◆ Task requirements ◆
Quote everything in the records from the line that contains "genus: Sympetrum" down to the line that contains "scientific name: Paxistima myrsinites", including both of those lines.

◆ Information given ◆

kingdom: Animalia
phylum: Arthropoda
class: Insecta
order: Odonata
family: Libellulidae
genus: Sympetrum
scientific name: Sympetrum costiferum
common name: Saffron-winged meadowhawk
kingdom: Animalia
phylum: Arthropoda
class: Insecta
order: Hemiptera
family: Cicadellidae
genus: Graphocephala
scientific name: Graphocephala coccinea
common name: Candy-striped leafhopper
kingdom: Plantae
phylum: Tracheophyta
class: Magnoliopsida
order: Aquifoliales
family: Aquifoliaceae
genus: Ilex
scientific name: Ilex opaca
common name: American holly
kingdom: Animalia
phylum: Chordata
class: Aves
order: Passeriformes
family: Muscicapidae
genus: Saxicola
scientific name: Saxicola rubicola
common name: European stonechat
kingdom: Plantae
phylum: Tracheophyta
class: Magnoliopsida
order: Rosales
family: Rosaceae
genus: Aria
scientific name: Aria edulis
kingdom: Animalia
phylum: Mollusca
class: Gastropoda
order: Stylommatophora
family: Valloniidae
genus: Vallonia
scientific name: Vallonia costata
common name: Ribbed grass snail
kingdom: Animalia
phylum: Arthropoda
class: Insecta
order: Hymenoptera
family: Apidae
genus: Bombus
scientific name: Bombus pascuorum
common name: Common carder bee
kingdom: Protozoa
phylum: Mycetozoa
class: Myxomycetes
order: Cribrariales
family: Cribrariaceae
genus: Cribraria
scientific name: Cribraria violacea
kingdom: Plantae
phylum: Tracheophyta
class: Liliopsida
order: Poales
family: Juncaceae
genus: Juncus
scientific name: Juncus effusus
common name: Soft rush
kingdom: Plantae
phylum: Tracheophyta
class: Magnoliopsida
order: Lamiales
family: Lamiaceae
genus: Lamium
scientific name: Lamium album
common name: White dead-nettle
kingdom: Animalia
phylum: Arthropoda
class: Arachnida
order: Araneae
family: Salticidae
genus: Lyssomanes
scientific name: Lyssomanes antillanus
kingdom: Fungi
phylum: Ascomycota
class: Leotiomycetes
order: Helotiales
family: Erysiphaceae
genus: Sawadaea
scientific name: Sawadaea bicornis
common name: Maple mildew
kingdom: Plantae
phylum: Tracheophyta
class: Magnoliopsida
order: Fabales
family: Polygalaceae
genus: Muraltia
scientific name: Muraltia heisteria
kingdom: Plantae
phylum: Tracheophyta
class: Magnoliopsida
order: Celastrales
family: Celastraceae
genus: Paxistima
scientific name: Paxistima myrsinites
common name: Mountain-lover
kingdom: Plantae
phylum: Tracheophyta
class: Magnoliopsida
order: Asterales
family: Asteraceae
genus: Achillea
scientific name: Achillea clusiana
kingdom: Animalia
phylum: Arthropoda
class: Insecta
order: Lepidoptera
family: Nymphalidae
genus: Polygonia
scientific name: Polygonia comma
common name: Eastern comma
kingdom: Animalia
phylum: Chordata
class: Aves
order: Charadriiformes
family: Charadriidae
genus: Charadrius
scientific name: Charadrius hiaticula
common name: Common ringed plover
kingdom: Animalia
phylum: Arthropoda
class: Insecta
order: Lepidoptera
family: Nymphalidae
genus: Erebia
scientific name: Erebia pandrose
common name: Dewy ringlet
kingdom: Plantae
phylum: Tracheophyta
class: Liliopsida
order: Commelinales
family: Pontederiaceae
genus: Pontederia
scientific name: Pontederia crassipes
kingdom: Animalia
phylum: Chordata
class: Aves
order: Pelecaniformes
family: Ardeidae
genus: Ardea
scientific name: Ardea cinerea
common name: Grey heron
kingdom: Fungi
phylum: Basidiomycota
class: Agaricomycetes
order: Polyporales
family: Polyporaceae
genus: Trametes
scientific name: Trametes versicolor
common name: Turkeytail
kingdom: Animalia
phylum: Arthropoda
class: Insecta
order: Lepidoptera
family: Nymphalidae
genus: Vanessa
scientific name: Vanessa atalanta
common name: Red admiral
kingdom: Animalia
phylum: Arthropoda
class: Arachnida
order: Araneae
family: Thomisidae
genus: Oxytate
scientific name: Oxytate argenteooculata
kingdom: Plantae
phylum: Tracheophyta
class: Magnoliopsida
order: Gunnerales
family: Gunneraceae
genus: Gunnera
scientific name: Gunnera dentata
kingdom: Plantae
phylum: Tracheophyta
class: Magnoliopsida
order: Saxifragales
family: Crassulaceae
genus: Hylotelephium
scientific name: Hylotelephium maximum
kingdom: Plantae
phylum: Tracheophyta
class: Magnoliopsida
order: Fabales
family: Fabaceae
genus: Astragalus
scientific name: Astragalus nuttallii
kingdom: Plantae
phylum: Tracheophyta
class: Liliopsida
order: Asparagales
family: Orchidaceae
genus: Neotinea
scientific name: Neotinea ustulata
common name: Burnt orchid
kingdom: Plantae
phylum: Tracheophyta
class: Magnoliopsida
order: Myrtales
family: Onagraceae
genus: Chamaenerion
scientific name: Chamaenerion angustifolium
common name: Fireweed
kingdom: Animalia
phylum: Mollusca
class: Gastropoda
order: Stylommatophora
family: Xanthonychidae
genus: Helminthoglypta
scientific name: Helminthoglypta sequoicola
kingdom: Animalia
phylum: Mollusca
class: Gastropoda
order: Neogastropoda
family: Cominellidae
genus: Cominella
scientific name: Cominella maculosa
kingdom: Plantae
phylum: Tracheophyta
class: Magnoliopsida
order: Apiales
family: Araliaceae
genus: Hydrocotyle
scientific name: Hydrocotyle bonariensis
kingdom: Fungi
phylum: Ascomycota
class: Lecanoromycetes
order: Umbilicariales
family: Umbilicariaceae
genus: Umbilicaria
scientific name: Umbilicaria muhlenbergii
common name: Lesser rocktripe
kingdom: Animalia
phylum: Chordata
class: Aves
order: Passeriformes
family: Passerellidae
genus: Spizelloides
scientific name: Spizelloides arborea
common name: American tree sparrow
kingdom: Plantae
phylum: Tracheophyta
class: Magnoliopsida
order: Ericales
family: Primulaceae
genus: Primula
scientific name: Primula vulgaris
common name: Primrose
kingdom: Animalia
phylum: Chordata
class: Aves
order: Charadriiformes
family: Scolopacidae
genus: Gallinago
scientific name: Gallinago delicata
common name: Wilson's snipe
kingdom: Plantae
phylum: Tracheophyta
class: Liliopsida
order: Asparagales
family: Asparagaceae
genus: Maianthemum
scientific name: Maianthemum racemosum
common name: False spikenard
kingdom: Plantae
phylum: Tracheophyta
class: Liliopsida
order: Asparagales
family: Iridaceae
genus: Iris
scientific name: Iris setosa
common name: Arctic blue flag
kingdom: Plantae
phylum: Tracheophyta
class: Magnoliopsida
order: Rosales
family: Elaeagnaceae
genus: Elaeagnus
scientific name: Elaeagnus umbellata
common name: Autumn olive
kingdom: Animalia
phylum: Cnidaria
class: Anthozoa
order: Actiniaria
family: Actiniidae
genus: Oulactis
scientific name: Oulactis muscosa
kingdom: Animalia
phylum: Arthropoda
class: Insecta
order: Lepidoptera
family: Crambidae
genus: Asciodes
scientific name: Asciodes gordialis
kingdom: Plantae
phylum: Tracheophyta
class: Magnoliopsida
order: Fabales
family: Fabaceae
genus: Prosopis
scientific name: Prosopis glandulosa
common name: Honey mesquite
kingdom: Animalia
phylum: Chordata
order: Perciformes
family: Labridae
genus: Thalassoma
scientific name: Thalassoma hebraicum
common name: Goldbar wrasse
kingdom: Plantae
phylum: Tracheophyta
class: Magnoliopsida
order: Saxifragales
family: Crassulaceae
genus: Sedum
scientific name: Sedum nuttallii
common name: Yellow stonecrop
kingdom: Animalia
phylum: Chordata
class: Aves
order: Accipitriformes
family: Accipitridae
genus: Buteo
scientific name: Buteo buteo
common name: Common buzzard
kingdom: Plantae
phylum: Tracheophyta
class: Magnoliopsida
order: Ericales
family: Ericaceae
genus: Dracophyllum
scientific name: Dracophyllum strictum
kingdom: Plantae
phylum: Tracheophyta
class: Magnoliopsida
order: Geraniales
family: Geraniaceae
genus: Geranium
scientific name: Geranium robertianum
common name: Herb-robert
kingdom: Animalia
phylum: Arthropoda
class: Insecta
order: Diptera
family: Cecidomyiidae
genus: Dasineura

◆ Reply ◆
genus: Sympetrum
scientific name: Sympetrum costiferum
common name: Saffron-winged meadowhawk
kingdom: Animalia
phylum: Arthropoda
class: Insecta
order: Hemiptera
family: Cicadellidae
genus: Graphocephala
scientific name: Graphocephala coccinea
common name: Candy-striped leafhopper
kingdom: Plantae
phylum: Tracheophyta
class: Magnoliopsida
order: Aquifoliales
family: Aquifoliaceae
genus: Ilex
scientific name: Ilex opaca
common name: American holly
kingdom: Animalia
phylum: Chordata
class: Aves
order: Passeriformes
family: Muscicapidae
genus: Saxicola
scientific name: Saxicola rubicola
common name: European stonechat
kingdom: Plantae
phylum: Tracheophyta
class: Magnoliopsida
order: Rosales
family: Rosaceae
genus: Aria
scientific name: Aria edulis
kingdom: Animalia
phylum: Mollusca
class: Gastropoda
order: Stylommatophora
family: Valloniidae
genus: Vallonia
scientific name: Vallonia costata
common name: Ribbed grass snail
kingdom: Animalia
phylum: Arthropoda
class: Insecta
order: Hymenoptera
family: Apidae
genus: Bombus
scientific name: Bombus pascuorum
common name: Common carder bee
kingdom: Protozoa
phylum: Mycetozoa
class: Myxomycetes
order: Cribrariales
family: Cribrariaceae
genus: Cribraria
scientific name: Cribraria violacea
kingdom: Plantae
phylum: Tracheophyta
class: Liliopsida
order: Poales
family: Juncaceae
genus: Juncus
scientific name: Juncus effusus
common name: Soft rush
kingdom: Plantae
phylum: Tracheophyta
class: Magnoliopsida
order: Lamiales
family: Lamiaceae
genus: Lamium
scientific name: Lamium album
common name: White dead-nettle
kingdom: Animalia
phylum: Arthropoda
class: Arachnida
order: Araneae
family: Salticidae
genus: Lyssomanes
scientific name: Lyssomanes antillanus
kingdom: Fungi
phylum: Ascomycota
class: Leotiomycetes
order: Helotiales
family: Erysiphaceae
genus: Sawadaea
scientific name: Sawadaea bicornis
common name: Maple mildew
kingdom: Plantae
phylum: Tracheophyta
class: Magnoliopsida
order: Fabales
family: Polygalaceae
genus: Muraltia
scientific name: Muraltia heisteria
kingdom: Plantae
phylum: Tracheophyta
class: Magnoliopsida
order: Celastrales
family: Celastraceae
genus: Paxistima
scientific name: Paxistima myrsinites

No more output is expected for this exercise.